» **Passage provided**
##############################

He was so much a force as a TV reviewer, though, that we tend to see him visually. He was so good at that, almost playing a part (In fact, one of the few parts of the horror that was Godzilla interesting at all was the fact that the Mayor of New York was named Ebert and he had an assistant called Gene).

But his writing is astonishing and the Web seems to have opened up a path for him to connect with so many people. His is actually one of the few blogs whose comments must be read. Because he will insert himself into the comments, providing insights or pithy responses that add to the overall conversation.

Such as this one. What he says about the Esquire article – which is a very well written example of some of the best that can be seen in magazines and one that makes me mourn the current destructive path so many of them are on – is so human yet so universal. It exposes the real bravery of a man to open up so much of himself to a stranger yet there is no self-congratulatory nature to the post at all.

And it led me to the Interview Ebert wrote in Esquire, the one with Lee F—ing Marvin. I remember that article from when I first read it in 1970!

I was a teenager then, often buying Esquire because it had sexy pictures of ladies and was not kept under the counter like Playboy was, requiring an embarrassing request rather than the simply cash payment Esquire did.

But Esquire, more so than Playboy, had really good, very well written articles. I loved movies and Lee Marvin. (I was young enough to find the Dirty Dozen really fun and to just really appreciate how his turn in Cat Ballou, as both Kid Shaleen and Tim Strawn, made that such an enjoyable movie. Later, in college, I saw him in the Man Who Shot Liberty Valance and the Big Heat and saw that he was the baddest villain ever).

I remember that article but I never knew it was written by Ebert. Outstanding. It is always fun to reconnect with things that were impressive when we were young but now with the perspective of years can really appreciate the original connection in a new light.

I remember that article because I liked Lee Marvin. Now I’ll remember it not only because it was Lee F—-ing Marvin but because it was the work of Ebert.

##############################

» **Supplied records**

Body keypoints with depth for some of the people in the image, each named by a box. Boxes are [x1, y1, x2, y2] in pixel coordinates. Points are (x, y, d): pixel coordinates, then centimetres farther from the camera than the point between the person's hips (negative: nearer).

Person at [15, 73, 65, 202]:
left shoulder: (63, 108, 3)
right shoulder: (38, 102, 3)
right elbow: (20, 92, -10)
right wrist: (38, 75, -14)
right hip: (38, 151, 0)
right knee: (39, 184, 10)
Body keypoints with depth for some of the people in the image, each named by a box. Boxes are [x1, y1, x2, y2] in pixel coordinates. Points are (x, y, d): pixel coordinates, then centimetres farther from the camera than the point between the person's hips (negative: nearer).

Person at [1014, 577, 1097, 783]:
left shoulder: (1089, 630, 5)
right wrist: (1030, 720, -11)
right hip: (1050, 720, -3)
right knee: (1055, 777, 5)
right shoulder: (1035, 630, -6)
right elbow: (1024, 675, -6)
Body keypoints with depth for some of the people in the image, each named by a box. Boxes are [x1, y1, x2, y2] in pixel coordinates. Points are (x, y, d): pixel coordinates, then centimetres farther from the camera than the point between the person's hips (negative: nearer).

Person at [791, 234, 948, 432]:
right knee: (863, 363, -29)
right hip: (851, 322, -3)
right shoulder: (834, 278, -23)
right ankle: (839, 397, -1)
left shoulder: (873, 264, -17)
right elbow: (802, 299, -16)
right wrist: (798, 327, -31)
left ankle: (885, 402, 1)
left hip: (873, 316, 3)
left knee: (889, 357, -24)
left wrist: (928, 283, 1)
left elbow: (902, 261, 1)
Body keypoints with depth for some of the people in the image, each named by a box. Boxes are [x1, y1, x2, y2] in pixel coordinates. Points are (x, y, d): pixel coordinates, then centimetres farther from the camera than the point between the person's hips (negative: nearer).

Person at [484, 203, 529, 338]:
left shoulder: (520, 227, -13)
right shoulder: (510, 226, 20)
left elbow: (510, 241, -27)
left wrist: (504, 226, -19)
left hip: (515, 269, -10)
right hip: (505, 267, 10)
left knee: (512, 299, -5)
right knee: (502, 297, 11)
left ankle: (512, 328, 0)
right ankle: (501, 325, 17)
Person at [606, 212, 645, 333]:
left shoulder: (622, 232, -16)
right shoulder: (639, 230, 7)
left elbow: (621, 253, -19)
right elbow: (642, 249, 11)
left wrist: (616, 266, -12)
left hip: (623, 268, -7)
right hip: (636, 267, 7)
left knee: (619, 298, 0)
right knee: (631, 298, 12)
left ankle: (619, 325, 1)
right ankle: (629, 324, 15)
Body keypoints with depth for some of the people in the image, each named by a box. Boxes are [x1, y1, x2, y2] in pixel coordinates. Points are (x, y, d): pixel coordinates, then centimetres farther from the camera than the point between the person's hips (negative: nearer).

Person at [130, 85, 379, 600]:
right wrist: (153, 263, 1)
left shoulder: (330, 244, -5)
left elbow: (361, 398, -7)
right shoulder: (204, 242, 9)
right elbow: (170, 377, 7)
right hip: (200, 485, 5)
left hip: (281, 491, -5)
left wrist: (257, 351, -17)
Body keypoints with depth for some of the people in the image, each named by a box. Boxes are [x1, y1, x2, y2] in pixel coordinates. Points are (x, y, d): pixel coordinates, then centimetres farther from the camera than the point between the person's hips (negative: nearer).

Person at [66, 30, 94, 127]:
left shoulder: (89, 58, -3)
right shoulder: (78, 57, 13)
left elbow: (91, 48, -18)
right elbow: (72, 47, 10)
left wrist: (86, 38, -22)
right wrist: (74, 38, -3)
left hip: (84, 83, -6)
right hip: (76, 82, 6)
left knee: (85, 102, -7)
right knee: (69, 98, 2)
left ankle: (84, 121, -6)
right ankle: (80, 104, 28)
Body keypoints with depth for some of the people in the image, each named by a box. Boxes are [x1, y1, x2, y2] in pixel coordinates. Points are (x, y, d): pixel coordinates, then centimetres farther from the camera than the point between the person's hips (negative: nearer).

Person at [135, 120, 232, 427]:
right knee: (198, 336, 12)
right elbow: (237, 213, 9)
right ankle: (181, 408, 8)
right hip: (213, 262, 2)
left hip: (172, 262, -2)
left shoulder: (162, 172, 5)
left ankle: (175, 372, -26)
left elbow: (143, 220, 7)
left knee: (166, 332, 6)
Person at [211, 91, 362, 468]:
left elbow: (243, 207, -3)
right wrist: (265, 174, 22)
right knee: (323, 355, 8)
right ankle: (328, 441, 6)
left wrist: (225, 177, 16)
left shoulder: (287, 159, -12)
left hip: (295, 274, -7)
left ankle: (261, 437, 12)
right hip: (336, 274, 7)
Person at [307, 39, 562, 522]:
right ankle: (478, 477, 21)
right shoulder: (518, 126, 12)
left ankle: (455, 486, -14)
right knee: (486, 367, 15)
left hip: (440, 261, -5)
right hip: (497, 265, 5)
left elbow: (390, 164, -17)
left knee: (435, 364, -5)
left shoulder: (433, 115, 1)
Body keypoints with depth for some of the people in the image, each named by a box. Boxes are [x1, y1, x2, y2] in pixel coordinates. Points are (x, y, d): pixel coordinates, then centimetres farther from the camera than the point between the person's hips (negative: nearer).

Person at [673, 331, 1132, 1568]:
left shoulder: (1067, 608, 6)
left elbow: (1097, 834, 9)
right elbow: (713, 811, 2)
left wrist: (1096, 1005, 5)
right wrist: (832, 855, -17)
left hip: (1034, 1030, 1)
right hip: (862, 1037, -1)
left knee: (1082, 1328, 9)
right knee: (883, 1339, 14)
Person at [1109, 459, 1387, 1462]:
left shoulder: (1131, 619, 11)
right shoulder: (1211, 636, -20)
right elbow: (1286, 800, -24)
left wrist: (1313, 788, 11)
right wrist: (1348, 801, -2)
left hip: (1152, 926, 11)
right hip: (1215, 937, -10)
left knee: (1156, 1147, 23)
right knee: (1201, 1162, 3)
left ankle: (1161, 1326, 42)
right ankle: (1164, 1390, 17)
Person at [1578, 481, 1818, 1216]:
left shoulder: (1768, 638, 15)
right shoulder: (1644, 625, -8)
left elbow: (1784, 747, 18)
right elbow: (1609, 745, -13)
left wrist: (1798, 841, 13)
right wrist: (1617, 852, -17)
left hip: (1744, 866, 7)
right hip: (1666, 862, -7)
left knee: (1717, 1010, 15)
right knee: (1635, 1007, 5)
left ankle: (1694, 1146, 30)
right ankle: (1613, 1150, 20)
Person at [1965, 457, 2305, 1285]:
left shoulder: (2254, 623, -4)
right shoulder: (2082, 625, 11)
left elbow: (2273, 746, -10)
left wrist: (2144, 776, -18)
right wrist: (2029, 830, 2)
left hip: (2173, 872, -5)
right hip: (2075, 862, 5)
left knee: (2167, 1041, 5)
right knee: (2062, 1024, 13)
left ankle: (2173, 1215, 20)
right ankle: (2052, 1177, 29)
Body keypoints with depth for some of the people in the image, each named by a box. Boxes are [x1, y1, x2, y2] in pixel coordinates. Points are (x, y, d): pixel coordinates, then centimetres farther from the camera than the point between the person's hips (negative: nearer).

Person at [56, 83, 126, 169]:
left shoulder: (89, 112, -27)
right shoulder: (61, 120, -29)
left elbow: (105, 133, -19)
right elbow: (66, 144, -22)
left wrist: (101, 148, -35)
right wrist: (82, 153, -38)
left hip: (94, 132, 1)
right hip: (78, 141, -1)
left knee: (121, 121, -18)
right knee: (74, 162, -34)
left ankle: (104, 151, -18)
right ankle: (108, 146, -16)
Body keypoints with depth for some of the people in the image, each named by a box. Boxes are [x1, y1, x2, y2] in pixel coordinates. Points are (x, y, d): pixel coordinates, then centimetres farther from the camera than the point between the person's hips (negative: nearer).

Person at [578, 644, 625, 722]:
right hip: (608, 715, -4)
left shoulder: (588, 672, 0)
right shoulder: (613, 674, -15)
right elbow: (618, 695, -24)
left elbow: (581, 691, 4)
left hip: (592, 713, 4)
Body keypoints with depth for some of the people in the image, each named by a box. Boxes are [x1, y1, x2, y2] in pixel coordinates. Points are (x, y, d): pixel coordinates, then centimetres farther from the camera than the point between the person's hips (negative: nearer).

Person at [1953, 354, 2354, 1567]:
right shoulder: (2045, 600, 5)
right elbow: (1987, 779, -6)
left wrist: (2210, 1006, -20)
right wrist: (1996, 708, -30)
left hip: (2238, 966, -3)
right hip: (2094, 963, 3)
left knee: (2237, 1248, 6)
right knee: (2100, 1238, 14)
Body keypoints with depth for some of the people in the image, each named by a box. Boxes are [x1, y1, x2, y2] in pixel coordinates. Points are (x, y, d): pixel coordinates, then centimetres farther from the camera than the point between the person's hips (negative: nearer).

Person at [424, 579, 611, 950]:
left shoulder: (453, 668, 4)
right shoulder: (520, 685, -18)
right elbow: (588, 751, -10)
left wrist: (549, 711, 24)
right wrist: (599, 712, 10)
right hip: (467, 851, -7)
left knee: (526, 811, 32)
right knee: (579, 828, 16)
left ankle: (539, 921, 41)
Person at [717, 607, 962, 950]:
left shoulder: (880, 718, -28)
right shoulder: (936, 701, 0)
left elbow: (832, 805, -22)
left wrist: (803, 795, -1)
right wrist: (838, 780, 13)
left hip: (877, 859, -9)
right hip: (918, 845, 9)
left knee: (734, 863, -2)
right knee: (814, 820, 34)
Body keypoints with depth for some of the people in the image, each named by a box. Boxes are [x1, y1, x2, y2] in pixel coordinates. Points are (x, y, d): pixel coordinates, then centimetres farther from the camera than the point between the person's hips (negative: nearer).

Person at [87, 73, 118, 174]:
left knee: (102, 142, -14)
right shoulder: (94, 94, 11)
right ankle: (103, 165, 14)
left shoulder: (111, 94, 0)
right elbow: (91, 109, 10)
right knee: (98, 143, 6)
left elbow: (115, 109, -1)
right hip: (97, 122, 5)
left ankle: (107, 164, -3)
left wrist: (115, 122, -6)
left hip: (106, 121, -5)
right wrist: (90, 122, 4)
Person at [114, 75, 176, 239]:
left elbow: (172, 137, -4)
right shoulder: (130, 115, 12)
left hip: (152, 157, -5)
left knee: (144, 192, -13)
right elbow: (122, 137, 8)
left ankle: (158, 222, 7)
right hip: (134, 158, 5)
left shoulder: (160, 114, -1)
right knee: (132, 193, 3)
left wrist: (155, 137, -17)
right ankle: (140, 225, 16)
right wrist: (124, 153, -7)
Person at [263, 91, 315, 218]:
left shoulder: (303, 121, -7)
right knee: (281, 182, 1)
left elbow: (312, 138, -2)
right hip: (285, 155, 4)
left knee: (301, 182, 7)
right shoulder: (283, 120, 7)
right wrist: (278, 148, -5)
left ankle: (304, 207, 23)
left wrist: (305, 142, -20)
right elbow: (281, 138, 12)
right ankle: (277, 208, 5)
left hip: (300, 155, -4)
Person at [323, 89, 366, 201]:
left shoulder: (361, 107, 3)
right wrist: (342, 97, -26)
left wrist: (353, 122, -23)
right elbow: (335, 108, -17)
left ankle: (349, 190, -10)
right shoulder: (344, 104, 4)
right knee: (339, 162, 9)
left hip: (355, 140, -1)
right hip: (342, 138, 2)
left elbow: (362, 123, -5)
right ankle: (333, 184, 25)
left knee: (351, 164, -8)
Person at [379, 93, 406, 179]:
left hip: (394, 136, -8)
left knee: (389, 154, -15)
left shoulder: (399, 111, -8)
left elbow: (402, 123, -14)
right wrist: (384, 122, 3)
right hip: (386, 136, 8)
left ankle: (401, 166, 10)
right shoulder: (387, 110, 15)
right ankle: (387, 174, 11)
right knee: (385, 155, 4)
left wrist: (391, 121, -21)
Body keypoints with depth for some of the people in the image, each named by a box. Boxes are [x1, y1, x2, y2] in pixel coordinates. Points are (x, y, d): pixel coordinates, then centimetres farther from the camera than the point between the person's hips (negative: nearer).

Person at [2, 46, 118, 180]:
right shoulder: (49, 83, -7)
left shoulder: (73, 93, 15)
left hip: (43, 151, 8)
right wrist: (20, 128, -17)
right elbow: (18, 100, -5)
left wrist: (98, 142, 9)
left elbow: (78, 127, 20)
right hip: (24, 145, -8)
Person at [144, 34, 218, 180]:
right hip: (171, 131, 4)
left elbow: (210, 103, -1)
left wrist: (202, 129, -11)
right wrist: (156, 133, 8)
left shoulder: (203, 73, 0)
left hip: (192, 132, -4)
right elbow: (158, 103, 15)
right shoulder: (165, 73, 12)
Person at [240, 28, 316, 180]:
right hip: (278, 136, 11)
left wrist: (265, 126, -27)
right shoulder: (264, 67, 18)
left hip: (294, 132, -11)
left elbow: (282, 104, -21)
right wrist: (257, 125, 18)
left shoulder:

##############################

» **Check your understanding**
#1 Duplicate the passage about Ebert between "But Esquire, more" and "a new light.", inclusive.
#2 Decide whether each statement agrees with the passage about Ebert, answering yes or no and quoting the deciding words: (a) The writer first read the Esquire interview with Lee Marvin in 1970. (b) When first reading the Lee Marvin article, the writer knew Ebert had written it. (c) The writer saw The Man Who Shot Liberty Valance while in college.
The records are separate material from the passage about Ebert.

» **Task-by-task answers**
#1
But Esquire, more so than Playboy, had really good, very well written articles. I loved movies and Lee Marvin. (I was young enough to find the Dirty Dozen really fun and to just really appreciate how his turn in Cat Ballou, as both Kid Shaleen and Tim Strawn, made that such an enjoyable movie. Later, in college, I saw him in the Man Who Shot Liberty Valance and the Big Heat and saw that he was the baddest villain ever).

I remember that article but I never knew it was written by Ebert. Outstanding. It is always fun to reconnect with things that were impressive when we were young but now with the perspective of years can really appreciate the original connection in a new light.

#2
(a) Yes: "I remember that article from when I first read it in 1970!"
(b) No: "I remember that article but I never knew it was written by Ebert."
(c) Yes: "Later, in college, I saw him in the Man Who Shot Liberty Valance and the Big Heat"